Multilateral development banks (MDBs)—the World Bank and its regional counterparts--can and should do more to help African governments meet their climate objectives. Vulnerability to the climate is not felt evenly across the world, and countries’ capacities to manage extreme weather and climate events are highly unequal. Poor countries do not enjoy the same level of resilience afforded by paved roads, reliable power, buildings built to code, warning systems, emergency response, food security, cold storage, and other infrastructure enabled by decades of fossil fuel use in rich countries.
Adaptation through climate-resilient economic growth—including investments in infrastructure, social programs, climate-resilient seeds, fertilizer, and weather forecasting—is essential for all countries and especially for poor countries. Central to these investments is low-cost financing from the MDBs. In recent years, these organizations have increased investments in mitigating emissions. But adaptation remains under-funded relative to mitigation, especially in poor countries in sub-Saharan Africa.
Focusing on adaptation first and foremost is a way to help poor countries grow, generate more jobs, become resilient, and be able to adopt zero or low-carbon technologies. An overemphasis on mitigation, on the other hand, is not only unfair but also shortsighted. Poor countries have ambitious development agendas that they will carry out with alternative funding sources or partners if the multilateral banks do not step up. When they do, the rest of the world will have much less say on emissions. A better approach is to invest in adaptation that will result in jobs and economic development. Climate action requires popular support for policy adoption and implementation; policymakers will have little success a decade from now talking to a large unemployed youth labor force in Africa about “saving the planet.”
This working group is convened to explore how development banks–the largest providers of finance to poor countries–can more meaningfully support poor countries with adaptation and resilience.

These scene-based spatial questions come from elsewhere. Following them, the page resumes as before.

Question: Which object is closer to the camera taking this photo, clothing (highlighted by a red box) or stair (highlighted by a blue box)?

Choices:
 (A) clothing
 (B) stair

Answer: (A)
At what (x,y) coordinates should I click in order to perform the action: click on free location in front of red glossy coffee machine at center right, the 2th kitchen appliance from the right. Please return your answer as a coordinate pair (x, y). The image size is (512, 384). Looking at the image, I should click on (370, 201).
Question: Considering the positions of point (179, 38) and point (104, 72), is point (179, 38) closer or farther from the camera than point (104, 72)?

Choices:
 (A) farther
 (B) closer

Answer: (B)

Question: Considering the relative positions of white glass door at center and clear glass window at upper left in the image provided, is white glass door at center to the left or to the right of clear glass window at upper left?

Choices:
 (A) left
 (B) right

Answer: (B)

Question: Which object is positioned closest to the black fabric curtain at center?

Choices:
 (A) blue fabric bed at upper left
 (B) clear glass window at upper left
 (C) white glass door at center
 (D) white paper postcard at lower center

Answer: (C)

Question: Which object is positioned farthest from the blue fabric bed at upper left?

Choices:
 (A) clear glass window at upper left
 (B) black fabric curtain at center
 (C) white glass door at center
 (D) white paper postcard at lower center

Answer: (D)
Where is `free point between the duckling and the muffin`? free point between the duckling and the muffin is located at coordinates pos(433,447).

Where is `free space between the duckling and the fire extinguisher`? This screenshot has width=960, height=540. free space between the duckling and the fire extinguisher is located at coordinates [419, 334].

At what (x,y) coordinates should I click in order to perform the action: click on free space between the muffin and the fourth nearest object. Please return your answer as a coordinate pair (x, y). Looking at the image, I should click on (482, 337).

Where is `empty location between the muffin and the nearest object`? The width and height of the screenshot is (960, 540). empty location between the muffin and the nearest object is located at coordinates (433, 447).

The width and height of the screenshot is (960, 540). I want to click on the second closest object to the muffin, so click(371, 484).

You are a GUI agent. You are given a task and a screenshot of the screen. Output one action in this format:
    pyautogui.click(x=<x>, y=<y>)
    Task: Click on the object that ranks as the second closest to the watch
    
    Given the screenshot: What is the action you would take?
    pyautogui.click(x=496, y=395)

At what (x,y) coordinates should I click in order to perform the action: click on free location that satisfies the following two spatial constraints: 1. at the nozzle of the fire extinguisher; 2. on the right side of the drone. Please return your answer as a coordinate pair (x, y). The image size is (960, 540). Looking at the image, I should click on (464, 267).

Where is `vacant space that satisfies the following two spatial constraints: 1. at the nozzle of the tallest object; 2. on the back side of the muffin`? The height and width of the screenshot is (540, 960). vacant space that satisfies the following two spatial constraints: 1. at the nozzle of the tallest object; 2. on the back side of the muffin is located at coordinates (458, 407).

The intention of this work is to develop a framework for and examples of meaningful accounting of climate spending that is transparent, easy to understand, responsive to the circumstances of poor countries and that can be adopted by MDBs. This report aims to provide MDBs with concrete, practical, actionable advice on moving from concepts to meaningful practice of climate adaptation, with the understanding that poor countries will need resources not just to adapt to immediate climate and weather events but also more broadly to build resilience.
We consider the following questions:
- Why is climate adaptation important?
- What actions should MDBs take to address the need for adaptation finance?
- What kinds of investments are needed to build climate resilience?
- How do we measure success?
Our recommendations incorporate the individual views of working group members, as well as findings from a review of the literature on climate adaptation finance. In brief, we recommend that the MDBs:
- Internalize the case for financing adaptation as key to climate resilient development and inclusive and sustainable economic growth
- Rebalance portfolios to prioritize affordable finance for adaptation in LICs and LMICs
- Develop clear criteria for the selection of mitigation-related projects in low- and lower-middle-income countries
- Operationalize the 2015 Common Principles
- Prioritize investments that maximize development and adaptation synergies.